# TASKS TO CARRY OUT:
[A] Reproduce the passage about learning many trades word for word, from "But the truth" up to and including "seem so effortless.".
[B] In the passage about learning many trades, what is the one kind of work the writer excludes from building a house?

[[ GIVEN TEXT, beginning ]]

And although it might sound contradictory, I am also very skilled in many different trades. I can weld, build cabinets and pretty much do anything needed to design, plan and build a house from the ground up other than electrical work. I’ve also made about 100 documentary and charity videos. I’ve done events from anywhere between 2000 and 150,000 people including planning them, writing the speeches, coming up with the ideas for the videos, shooting, editing and doing the post work on them and then building the stages and running the show.

But the truth is that, I’ve never really been truly happy with any of it. I’ve just never felt any of it was good enough. Especially not with the level of artistry that I watch and admire from creative friends who make it seem so effortless.

Besides, getting proficient at all that stuff has taken me 25 years and tens of thousands of hours of painful, grueling work to at least get decent at it. It wasn’t the stuff of effortless creation that I perceived from the people I admired. It just wasn’t fair.

[[ GIVEN TEXT, end ]]
[[ RAW DATA, beginning ]]

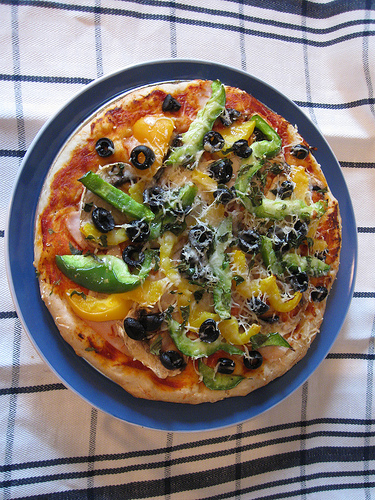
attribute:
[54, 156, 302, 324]
cheese — melted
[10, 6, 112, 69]
napkin — squared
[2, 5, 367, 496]
stripes — blue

[[ RAW DATA, end ]]

# ANSWERS TO THE EXERCISES:
[A]
But the truth is that, I’ve never really been truly happy with any of it. I’ve just never felt any of it was good enough. Especially not with the level of artistry that I watch and admire from creative friends who make it seem so effortless.

[B] Electrical work.